-- START Data excerpts --
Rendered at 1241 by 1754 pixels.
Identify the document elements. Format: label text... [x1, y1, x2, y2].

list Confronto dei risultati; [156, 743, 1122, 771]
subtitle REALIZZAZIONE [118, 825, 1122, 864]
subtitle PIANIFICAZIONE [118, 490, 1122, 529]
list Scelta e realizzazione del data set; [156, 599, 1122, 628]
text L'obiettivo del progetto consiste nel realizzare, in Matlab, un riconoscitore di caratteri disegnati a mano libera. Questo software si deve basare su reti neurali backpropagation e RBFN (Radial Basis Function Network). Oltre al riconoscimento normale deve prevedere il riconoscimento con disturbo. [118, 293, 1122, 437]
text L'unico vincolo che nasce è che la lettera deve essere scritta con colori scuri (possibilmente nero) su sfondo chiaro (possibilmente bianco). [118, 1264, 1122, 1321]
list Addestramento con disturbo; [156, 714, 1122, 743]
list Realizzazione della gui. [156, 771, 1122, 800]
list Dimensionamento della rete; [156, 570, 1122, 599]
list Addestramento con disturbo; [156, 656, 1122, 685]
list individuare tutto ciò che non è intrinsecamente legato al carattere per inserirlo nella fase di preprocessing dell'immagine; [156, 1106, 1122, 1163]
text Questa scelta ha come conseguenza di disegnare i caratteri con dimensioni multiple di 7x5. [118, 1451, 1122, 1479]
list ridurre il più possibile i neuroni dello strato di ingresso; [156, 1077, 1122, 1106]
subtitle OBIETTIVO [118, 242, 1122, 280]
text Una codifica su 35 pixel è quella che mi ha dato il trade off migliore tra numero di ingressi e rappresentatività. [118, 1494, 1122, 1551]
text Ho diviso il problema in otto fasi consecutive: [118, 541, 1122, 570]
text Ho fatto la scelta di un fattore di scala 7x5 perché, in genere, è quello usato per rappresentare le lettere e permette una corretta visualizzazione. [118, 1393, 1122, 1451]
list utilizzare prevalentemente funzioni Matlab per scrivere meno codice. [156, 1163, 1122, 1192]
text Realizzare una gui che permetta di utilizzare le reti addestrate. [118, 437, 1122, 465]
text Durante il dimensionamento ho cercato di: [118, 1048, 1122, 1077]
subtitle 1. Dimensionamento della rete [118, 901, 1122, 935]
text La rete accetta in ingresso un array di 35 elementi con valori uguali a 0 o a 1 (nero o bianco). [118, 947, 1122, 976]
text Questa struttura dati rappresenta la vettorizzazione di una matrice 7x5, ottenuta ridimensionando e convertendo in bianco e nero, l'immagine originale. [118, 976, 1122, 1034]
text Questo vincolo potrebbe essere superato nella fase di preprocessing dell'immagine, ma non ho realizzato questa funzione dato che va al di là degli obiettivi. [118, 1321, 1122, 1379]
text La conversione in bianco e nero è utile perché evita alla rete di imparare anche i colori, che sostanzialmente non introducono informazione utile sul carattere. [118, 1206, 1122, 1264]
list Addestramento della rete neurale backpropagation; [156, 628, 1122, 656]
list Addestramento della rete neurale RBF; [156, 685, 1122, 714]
-- END Data excerpts --
Convert every line of the entries above into a JSON array of strings, one string per line, omitting blank lines.

[
  "Rendered at 1241 by 1754 pixels.",
  "Identify the document elements. Format: label text... [x1, y1, x2, y2].",
  "list Confronto dei risultati; [156, 743, 1122, 771]",
  "subtitle REALIZZAZIONE [118, 825, 1122, 864]",
  "subtitle PIANIFICAZIONE [118, 490, 1122, 529]",
  "list Scelta e realizzazione del data set; [156, 599, 1122, 628]",
  "text L'obiettivo del progetto consiste nel realizzare, in Matlab, un riconoscitore di caratteri disegnati a mano libera. Questo software si deve basare su reti neurali backpropagation e RBFN (Radial Basis Function Network). Oltre al riconoscimento normale deve prevedere il riconoscimento con disturbo. [118, 293, 1122, 437]",
  "text L'unico vincolo che nasce è che la lettera deve essere scritta con colori scuri (possibilmente nero) su sfondo chiaro (possibilmente bianco). [118, 1264, 1122, 1321]",
  "list Addestramento con disturbo; [156, 714, 1122, 743]",
  "list Realizzazione della gui. [156, 771, 1122, 800]",
  "list Dimensionamento della rete; [156, 570, 1122, 599]",
  "list Addestramento con disturbo; [156, 656, 1122, 685]",
  "list individuare tutto ciò che non è intrinsecamente legato al carattere per inserirlo nella fase di preprocessing dell'immagine; [156, 1106, 1122, 1163]",
  "text Questa scelta ha come conseguenza di disegnare i caratteri con dimensioni multiple di 7x5. [118, 1451, 1122, 1479]",
  "list ridurre il più possibile i neuroni dello strato di ingresso; [156, 1077, 1122, 1106]",
  "subtitle OBIETTIVO [118, 242, 1122, 280]",
  "text Una codifica su 35 pixel è quella che mi ha dato il trade off migliore tra numero di ingressi e rappresentatività. [118, 1494, 1122, 1551]",
  "text Ho diviso il problema in otto fasi consecutive: [118, 541, 1122, 570]",
  "text Ho fatto la scelta di un fattore di scala 7x5 perché, in genere, è quello usato per rappresentare le lettere e permette una corretta visualizzazione. [118, 1393, 1122, 1451]",
  "list utilizzare prevalentemente funzioni Matlab per scrivere meno codice. [156, 1163, 1122, 1192]",
  "text Realizzare una gui che permetta di utilizzare le reti addestrate. [118, 437, 1122, 465]",
  "text Durante il dimensionamento ho cercato di: [118, 1048, 1122, 1077]",
  "subtitle 1. Dimensionamento della rete [118, 901, 1122, 935]",
  "text La rete accetta in ingresso un array di 35 elementi con valori uguali a 0 o a 1 (nero o bianco). [118, 947, 1122, 976]",
  "text Questa struttura dati rappresenta la vettorizzazione di una matrice 7x5, ottenuta ridimensionando e convertendo in bianco e nero, l'immagine originale. [118, 976, 1122, 1034]",
  "text Questo vincolo potrebbe essere superato nella fase di preprocessing dell'immagine, ma non ho realizzato questa funzione dato che va al di là degli obiettivi. [118, 1321, 1122, 1379]",
  "text La conversione in bianco e nero è utile perché evita alla rete di imparare anche i colori, che sostanzialmente non introducono informazione utile sul carattere. [118, 1206, 1122, 1264]",
  "list Addestramento della rete neurale backpropagation; [156, 628, 1122, 656]",
  "list Addestramento della rete neurale RBF; [156, 685, 1122, 714]"
]